The eastern small-footed bat is listed as endangered by the IUCN. Many states in the US in which the bat resides have begun listing it as threatened, and have begun conservation efforts in order to improve its numbers. In Canada, eastern small-footed bats are considered endangered in Ontario, and "threatened or vulnerable" in Quebec. The species is not protected under the US Endangered Species Act, but was a former C2 candidate for listing prior to the abolishment of that category by the U.S. Fish and Wildlife service in 1996. Some states (e.g. Pennsylvania) have given the species legal protection while others have recognized its apparently low numbers and consider the eastern small-footed bat a species of concern.
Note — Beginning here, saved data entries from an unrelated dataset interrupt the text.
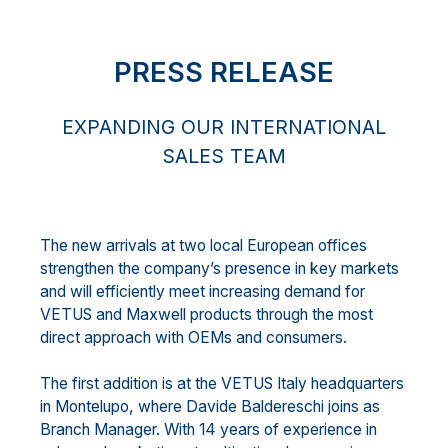
PRESS RELEASE
EXPANDING OUR INTERNATIONAL
SALES TEAM
The new arrivals at two local European offices
strengthen the company’s presence in key markets
and will efficiently meet increasing demand for
VETUS and Maxwell products through the most
direct approach with OEMs and consumers.
The first addition is at the VETUS Italy headquarters
in Montelupo, where Davide Baldereschi joins as
Branch Manager. With 14 years of experience in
In the report Species of Special Concern in Pennsylvania, the Pennsylvania Biological Survey assigned Myotis leibii the status of "threatened". Other states, such as Virginia, are currently working to get the eastern small-footed Myotis legal protection. Despite these efforts not many conservation projects have been initiated to help the species. Due to their cryptic hibernation patterns, and the lack of information regarding their spring and summer roosting sites, meaningful conservation efforts are difficult. The species will not usually use bat boxes like many other bat species, so construction of bat boxes is not an appropriate action to mitigate against habitat disturbance issues. However, the species is known to roost in man-made rocky habitats such as road cuts and rip-rap embankments, suggesting it should be possible to create roost sites for conservation purposes.

==Longevity==
The eastern small-footed bat has been recorded living up to the age of 12 years. Adult survival in this species appears to be slightly higher than that of other species in the Myotis genus.